* Your task
Starting at the line that contains "thumb tip: (980, 836)" and ending at the line that contains "pinky tip: (1124, 1043)", the lines below are to be given again exactly, with nothing added.

Content starts

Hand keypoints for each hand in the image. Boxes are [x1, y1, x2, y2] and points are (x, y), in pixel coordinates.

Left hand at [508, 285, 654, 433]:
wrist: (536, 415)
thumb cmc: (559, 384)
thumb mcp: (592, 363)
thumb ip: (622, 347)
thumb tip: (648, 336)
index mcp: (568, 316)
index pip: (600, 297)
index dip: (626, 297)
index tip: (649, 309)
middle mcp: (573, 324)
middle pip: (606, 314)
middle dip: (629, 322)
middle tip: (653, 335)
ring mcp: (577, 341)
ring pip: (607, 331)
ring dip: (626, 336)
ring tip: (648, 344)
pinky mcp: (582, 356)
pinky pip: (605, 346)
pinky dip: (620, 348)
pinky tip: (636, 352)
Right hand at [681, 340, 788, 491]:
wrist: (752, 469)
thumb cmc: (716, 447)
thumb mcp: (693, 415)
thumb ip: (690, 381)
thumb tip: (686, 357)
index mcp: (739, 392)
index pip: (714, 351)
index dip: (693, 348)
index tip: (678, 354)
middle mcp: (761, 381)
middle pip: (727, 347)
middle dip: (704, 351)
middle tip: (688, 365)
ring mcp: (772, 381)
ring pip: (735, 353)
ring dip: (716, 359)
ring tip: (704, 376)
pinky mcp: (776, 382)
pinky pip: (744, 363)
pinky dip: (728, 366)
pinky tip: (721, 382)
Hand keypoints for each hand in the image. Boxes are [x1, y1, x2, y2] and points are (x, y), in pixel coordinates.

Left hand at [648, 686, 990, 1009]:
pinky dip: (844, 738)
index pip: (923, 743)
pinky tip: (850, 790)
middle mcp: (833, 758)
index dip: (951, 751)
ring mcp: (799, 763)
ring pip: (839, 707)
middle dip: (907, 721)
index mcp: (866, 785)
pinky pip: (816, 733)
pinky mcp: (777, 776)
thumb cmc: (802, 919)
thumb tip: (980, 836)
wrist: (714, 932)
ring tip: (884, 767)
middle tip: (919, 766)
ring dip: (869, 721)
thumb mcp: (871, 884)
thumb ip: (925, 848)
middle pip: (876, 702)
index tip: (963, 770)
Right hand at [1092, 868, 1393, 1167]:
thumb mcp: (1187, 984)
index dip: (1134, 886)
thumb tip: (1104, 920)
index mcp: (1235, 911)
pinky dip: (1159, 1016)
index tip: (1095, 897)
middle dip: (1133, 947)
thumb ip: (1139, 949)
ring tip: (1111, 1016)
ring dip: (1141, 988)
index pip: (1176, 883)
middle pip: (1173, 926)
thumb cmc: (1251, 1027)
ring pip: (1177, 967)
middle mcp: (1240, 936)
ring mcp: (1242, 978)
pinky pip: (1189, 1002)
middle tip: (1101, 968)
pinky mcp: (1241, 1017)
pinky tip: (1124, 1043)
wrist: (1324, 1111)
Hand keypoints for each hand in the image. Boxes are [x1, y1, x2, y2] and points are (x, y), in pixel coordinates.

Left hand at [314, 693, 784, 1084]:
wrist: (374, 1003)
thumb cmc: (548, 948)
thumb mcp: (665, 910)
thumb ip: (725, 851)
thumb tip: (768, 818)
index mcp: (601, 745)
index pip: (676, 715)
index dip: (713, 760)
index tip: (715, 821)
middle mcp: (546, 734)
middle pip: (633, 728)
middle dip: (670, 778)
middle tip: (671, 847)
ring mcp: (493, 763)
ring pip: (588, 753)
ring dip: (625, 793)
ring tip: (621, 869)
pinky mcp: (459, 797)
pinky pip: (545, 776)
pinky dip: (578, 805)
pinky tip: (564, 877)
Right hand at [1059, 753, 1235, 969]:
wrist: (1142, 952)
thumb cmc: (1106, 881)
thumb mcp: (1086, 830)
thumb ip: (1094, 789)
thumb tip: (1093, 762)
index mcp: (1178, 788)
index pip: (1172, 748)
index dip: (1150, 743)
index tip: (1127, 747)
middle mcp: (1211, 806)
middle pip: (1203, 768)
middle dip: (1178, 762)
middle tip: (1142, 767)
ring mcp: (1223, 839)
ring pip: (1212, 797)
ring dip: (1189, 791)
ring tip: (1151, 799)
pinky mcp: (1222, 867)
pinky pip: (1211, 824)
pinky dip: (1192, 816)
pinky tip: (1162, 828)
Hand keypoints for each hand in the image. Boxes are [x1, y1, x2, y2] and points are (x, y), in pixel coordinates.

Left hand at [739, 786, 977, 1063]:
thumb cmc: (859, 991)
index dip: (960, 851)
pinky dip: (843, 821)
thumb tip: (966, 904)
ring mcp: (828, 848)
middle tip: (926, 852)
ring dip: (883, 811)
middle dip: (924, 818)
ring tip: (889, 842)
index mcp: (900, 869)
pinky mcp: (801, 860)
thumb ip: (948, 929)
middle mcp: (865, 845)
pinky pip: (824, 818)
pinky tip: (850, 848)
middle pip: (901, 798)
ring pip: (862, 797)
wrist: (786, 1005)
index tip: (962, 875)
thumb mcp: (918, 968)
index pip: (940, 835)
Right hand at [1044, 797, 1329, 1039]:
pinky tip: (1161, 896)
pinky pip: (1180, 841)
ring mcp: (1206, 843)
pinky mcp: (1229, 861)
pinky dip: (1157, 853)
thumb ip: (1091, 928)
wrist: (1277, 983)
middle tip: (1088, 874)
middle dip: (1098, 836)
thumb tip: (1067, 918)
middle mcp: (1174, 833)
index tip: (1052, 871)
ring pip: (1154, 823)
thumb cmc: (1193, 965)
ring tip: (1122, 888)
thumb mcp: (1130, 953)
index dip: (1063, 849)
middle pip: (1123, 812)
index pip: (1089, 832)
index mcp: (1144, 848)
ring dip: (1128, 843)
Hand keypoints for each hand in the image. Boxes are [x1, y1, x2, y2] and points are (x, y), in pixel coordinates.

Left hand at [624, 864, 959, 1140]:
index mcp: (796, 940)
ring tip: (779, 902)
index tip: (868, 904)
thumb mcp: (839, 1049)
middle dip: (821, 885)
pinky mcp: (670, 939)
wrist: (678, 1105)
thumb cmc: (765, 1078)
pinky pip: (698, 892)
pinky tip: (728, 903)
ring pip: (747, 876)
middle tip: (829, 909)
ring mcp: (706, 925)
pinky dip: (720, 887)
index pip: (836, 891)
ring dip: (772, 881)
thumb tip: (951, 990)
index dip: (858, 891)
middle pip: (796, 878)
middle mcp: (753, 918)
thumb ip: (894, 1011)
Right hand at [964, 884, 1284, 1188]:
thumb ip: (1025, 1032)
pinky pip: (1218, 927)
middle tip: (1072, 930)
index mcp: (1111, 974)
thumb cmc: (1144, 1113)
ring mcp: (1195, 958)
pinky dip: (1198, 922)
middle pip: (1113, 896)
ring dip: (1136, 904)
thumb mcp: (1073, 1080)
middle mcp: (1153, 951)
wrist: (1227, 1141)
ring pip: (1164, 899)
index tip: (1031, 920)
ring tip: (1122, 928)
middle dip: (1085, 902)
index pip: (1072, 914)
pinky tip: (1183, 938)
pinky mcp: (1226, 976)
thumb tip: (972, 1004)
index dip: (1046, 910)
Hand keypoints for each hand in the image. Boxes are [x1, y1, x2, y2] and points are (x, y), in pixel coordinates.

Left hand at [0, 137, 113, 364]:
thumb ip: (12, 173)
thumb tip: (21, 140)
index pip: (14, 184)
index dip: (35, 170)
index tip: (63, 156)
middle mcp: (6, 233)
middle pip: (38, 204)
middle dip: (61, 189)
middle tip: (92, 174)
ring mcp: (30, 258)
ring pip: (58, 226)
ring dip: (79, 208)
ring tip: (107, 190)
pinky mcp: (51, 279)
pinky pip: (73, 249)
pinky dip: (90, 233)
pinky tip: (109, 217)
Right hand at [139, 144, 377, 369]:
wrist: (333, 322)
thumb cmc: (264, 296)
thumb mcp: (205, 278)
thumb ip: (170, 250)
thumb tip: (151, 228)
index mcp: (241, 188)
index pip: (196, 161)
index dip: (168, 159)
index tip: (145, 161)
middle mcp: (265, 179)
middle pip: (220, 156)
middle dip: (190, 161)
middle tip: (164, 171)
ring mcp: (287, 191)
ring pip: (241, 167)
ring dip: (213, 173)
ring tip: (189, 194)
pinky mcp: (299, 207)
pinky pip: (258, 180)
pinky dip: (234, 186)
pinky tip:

Content ends

* Worked solution
thumb tip: (980, 836)
wrist: (714, 932)
ring tip: (884, 767)
middle tip: (919, 766)
ring dip: (869, 721)
thumb mcp: (871, 884)
thumb ip: (925, 848)
middle pip: (876, 702)
index tip: (963, 770)
Right hand at [1092, 868, 1393, 1167]:
thumb mcp: (1187, 984)
index dip: (1134, 886)
thumb tip: (1104, 920)
index mcp: (1235, 911)
pinky dip: (1159, 1016)
index tip: (1095, 897)
middle dip: (1133, 947)
thumb ip: (1139, 949)
ring tip: (1111, 1016)
ring dip: (1141, 988)
index pip: (1176, 883)
middle pip: (1173, 926)
thumb cmc: (1251, 1027)
ring pip: (1177, 967)
middle mcp: (1240, 936)
ring mcp: (1242, 978)
pinky pip: (1189, 1002)
middle tip: (1101, 968)
pinky mcp: (1241, 1017)
pinky tip: (1124, 1043)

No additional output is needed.